Assignment
Within the data below, copy each line where the string "formatting" is found.

Records shown

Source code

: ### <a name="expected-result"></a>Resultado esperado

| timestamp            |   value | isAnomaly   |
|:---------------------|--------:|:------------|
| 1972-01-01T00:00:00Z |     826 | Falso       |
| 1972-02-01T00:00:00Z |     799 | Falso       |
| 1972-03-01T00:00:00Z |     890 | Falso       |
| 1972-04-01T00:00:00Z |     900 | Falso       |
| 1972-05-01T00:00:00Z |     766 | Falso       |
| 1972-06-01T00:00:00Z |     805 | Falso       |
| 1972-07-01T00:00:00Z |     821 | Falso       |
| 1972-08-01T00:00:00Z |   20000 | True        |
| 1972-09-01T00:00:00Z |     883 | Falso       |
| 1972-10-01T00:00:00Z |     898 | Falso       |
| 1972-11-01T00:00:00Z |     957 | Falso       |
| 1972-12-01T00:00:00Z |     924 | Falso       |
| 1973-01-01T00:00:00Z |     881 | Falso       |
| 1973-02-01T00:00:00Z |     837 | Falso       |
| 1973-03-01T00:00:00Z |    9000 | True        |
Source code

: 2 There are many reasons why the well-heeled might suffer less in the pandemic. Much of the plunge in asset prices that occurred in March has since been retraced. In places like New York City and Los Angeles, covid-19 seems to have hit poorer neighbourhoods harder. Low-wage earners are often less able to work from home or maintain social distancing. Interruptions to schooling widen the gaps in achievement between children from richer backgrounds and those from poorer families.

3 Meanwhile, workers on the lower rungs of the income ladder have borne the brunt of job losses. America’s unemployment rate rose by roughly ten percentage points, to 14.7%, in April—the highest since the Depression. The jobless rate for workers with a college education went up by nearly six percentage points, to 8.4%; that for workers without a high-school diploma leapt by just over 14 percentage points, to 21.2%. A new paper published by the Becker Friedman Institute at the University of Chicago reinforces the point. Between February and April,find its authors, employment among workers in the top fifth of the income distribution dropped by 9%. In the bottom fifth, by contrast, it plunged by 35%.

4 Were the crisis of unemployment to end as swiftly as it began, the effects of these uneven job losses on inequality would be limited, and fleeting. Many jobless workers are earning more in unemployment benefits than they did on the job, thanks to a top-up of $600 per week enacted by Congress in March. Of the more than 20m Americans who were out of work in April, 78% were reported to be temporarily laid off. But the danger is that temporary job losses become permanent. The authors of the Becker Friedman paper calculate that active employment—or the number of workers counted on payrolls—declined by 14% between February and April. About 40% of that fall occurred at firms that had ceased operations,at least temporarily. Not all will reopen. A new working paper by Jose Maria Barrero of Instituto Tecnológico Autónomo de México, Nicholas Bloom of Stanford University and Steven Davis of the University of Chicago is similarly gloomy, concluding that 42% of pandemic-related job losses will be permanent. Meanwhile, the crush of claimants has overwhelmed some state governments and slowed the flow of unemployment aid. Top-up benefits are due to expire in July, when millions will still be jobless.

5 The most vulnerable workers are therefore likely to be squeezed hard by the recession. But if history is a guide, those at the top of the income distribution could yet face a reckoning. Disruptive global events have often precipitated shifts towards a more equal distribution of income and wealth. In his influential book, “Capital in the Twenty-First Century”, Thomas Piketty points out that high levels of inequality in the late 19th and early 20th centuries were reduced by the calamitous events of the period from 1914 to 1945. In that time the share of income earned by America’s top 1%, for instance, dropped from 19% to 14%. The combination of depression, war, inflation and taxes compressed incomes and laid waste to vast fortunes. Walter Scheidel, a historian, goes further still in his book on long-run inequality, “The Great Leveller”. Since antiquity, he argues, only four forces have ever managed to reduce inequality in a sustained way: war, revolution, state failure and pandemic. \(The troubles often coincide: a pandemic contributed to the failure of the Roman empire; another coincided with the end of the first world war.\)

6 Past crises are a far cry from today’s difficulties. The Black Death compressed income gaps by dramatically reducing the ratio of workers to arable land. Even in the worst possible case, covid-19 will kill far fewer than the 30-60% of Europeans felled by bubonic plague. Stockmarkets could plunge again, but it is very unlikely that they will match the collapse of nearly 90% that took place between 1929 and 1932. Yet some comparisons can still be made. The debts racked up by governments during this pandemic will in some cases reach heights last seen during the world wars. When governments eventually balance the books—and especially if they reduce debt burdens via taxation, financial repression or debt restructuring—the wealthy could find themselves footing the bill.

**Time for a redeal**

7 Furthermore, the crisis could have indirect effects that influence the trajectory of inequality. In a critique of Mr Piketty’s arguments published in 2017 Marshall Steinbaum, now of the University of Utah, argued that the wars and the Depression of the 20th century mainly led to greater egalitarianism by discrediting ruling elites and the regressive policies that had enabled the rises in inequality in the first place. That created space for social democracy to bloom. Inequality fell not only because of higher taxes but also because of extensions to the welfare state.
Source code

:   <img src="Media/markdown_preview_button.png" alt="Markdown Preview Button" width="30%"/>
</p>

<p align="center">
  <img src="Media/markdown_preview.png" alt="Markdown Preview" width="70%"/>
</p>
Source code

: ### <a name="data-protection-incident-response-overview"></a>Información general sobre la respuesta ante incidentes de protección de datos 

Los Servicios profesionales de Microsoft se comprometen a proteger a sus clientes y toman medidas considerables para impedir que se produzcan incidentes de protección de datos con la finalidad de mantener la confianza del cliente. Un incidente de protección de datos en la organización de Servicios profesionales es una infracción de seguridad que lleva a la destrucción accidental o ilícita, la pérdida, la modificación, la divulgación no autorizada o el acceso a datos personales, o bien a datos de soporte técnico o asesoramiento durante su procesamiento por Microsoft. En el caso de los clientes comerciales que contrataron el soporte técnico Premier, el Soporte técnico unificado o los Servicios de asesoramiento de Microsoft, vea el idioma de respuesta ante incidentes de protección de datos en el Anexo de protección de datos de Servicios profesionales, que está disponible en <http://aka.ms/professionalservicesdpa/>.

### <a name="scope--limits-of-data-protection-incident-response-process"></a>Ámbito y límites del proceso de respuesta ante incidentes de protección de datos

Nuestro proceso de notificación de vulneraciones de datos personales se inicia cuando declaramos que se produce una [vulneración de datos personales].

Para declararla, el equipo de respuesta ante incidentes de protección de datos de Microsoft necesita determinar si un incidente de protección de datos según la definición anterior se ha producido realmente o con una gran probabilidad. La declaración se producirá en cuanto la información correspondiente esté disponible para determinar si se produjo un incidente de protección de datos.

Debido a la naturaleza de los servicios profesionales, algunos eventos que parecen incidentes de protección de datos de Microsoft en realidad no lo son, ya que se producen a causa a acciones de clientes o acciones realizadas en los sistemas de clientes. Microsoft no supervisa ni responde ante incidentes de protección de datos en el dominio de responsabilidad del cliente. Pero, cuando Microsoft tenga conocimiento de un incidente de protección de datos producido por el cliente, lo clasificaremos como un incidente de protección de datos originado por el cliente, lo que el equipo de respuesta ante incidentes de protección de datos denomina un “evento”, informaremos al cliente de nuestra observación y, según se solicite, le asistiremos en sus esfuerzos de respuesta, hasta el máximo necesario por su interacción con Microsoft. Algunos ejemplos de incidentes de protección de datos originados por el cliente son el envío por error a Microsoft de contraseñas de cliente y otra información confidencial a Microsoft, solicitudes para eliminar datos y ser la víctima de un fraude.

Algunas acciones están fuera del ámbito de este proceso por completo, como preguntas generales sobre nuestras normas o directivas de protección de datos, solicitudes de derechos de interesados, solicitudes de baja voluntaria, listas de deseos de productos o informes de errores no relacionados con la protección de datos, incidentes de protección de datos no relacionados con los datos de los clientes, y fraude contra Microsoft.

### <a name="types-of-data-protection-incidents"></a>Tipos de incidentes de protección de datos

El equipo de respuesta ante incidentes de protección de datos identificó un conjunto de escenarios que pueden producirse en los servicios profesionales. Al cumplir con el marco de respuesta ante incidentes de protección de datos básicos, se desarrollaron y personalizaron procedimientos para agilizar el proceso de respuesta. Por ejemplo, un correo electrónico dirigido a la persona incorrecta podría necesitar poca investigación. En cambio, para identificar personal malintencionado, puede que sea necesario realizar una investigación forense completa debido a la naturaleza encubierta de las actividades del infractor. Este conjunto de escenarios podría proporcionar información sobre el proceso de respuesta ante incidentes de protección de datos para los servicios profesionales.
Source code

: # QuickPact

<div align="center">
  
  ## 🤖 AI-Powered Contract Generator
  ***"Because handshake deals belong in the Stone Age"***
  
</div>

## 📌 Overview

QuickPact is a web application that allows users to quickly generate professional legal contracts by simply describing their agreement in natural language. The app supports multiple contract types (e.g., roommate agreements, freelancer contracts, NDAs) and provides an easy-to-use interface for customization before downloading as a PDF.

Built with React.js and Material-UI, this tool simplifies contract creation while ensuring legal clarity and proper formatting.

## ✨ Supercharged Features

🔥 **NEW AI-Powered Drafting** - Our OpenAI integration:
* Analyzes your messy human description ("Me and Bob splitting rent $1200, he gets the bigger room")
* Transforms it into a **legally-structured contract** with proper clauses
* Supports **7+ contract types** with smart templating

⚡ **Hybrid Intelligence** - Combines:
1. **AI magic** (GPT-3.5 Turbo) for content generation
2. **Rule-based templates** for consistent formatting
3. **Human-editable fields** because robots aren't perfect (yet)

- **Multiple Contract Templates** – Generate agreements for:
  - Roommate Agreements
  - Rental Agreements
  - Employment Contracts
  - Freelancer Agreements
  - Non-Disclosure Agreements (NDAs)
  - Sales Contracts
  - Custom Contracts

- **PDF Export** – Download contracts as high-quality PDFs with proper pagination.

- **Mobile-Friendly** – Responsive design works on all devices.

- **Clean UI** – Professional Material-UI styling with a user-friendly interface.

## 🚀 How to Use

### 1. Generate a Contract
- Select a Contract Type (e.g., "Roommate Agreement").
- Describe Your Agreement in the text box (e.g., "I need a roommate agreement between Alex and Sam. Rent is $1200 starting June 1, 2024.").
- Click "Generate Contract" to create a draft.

Completed task
Built with React.js and Material-UI, this tool simplifies contract creation while ensuring legal clarity and proper formatting.
2. **Rule-based templates** for consistent formatting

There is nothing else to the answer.